Federal Reserve Chairman Ben Bernanke on Tuesday urged lawmakers to act as soon as possible to avoid the fiscal cliff.
"Coming together to find fiscal solutions will not be easy, but the stakes are high," Bernanke said, speaking before the Economic Club of New York.
The Fed chief cited projections from the Congressional Budget Office that predict the $7 trillion combination of spending cuts and tax increases could send the U.S. economy toppling back into recession.
He also cited Europe's debt crisis as an obstacle to U.S. economic growth.
"Currently, uncertainties about the situation in Europe and especially about the prospects for federal fiscal policy seem to be weighing on the spending decisions of households and businesses as well as on financial conditions," Bernanke said.
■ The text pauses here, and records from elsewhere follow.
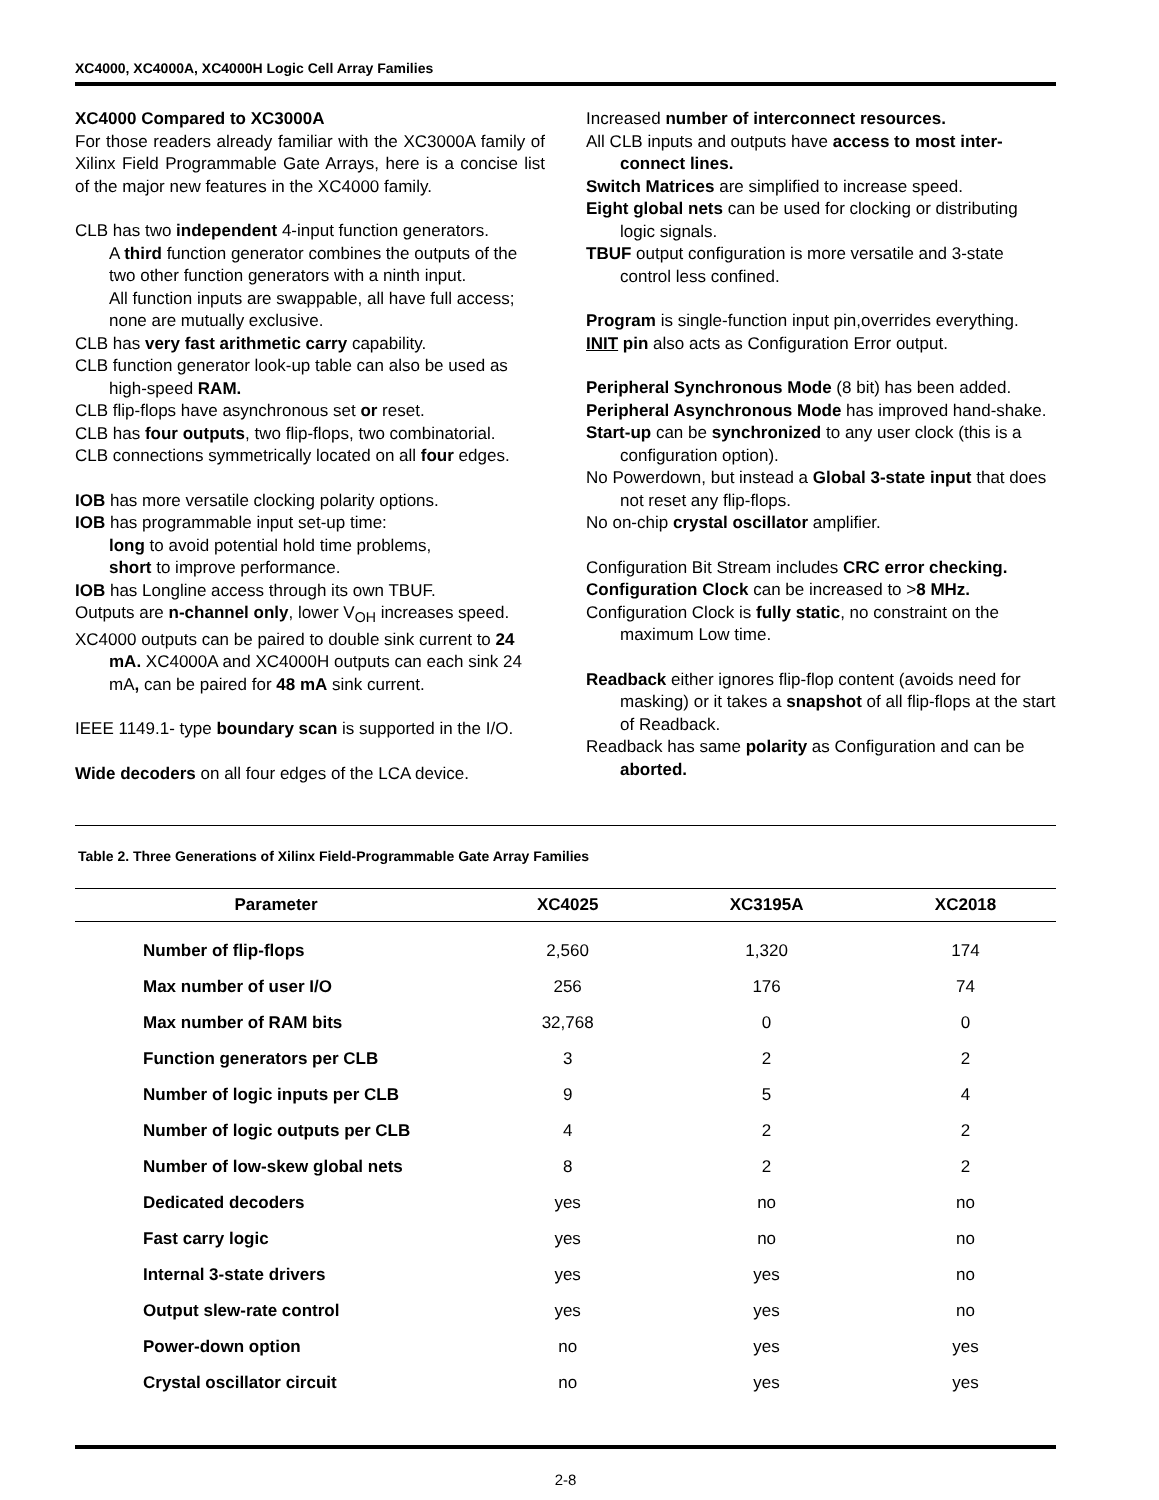XC4000, XC4000A, XC4000H Logic Cell Array Families
XC4000 Compared to XC3000A
For those readers already familiar with the XC3000A family of Xilinx Field Programmable Gate Arrays, here is a concise list of the major new features in the XC4000 family.
CLB has two independent 4-input function generators.
A third function generator combines the outputs of the two other function generators with a ninth input.
All function inputs are swappable, all have full access; none are mutually exclusive.
CLB has very fast arithmetic carry capability.
CLB function generator look-up table can also be used as high-speed RAM.
CLB flip-flops have asynchronous set or reset.
CLB has four outputs, two flip-flops, two combinatorial.
CLB connections symmetrically located on all four edges.
IOB has more versatile clocking polarity options.
IOB has programmable input set-up time:
long to avoid potential hold time problems,
short to improve performance.
IOB has Longline access through its own TBUF.
Outputs are n-channel only, lower V<sub>OH</sub> increases speed.
XC4000 outputs can be paired to double sink current to 24 mA. XC4000A and XC4000H outputs can each sink 24 mA, can be paired for 48 mA sink current.
IEEE 1149.1- type boundary scan is supported in the I/O.
Wide decoders on all four edges of the LCA device.
Increased number of interconnect resources.
All CLB inputs and outputs have access to most inter-connect lines.
Switch Matrices are simplified to increase speed.
Eight global nets can be used for clocking or distributing logic signals.
TBUF output configuration is more versatile and 3-state control less confined.
Program is single-function input pin,overrides everything.
INIT pin also acts as Configuration Error output.
Peripheral Synchronous Mode (8 bit) has been added.
Peripheral Asynchronous Mode has improved hand-shake.
Start-up can be synchronized to any user clock (this is a configuration option).
No Powerdown, but instead a Global 3-state input that does not reset any flip-flops.
No on-chip crystal oscillator amplifier.
Configuration Bit Stream includes CRC error checking.
Configuration Clock can be increased to >8 MHz.
Configuration Clock is fully static, no constraint on the maximum Low time.
Readback either ignores flip-flop content (avoids need for masking) or it takes a snapshot of all flip-flops at the start of Readback.
Readback has same polarity as Configuration and can be aborted.
Table 2. Three Generations of Xilinx Field-Programmable Gate Array Families
| Parameter | XC4025 | XC3195A | XC2018 |
| --- | --- | --- | --- |
| Number of flip-flops | 2,560 | 1,320 | 174 |
| Max number of user I/O | 256 | 176 | 74 |
| Max number of RAM bits | 32,768 | 0 | 0 |
| Function generators per CLB | 3 | 2 | 2 |
| Number of logic inputs per CLB | 9 | 5 | 4 |
| Number of logic outputs per CLB | 4 | 2 | 2 |
| Number of low-skew global nets | 8 | 2 | 2 |
| Dedicated decoders | yes | no | no |
| Fast carry logic | yes | no | no |
| Internal 3-state drivers | yes | yes | no |
| Output slew-rate control | yes | yes | no |
| Power-down option | no | yes | yes |
| Crystal oscillator circuit | no | yes | yes |
2-8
"Such uncertainties will only be increased by discord and delay," he added.
Bernanke said U.S. economic growth has been "disappointingly slow" and although the unemployment rate has been declining, it is still well above its pre-recession level.
But Bernanke pointed to the housing sector as an encouraging sign in the recovery. Home sales, new construction and home prices have all started rising recently. Bernanke said he hopes that will turn into a "virtuous circle" where higher home prices lead to a rise in mortgage lending, which in turn, could lead to even higher home prices.
"These developments are encouraging, and it seems likely that, on net, residential investment will be a source of economic growth and new jobs over the next couple of years," Bernanke said.
Mortgage rates have fallen to record lows amid the Fed's recent policy of buying mortgage-backed securities. Last week, the average rate on a 30-year fixed mortgage fell to 3.34%, according to Freddie Mac.
At its September meeting, the Federal Reserve launched a third round of quantitative easing, which entails buying $40 billion in mortgage-backed securities each month. QE3 was combined with an existing policy, known as Operation Twist, which swaps short-term Treasuries for longer-term bonds .
Between the two programs, the Fed is currently buying a combined $85 billion in long-term bonds every month.
The Fed has been trying to stimulate the economy for over three years now, and has exhausted its usual tool by keeping interest rates near zero since late 2008. Buying massive amounts of bonds is an unconventional way of trying to lower rates further.
The Fed has said it plans to keep interest rates at "exceptionally low levels" until the outlook for the job market improves "substantially." Bernanke added little clarity to that vague statement in his speech Tuesday.
"In other words, we will want to be sure that the recovery is established before we begin to normalize policy," he said.
The Federal Reserve's next policy meeting is scheduled for December 11 and 12. At that point, the Fed will have to decide what to do about Operation Twist, which is scheduled to wind down at the end of the year.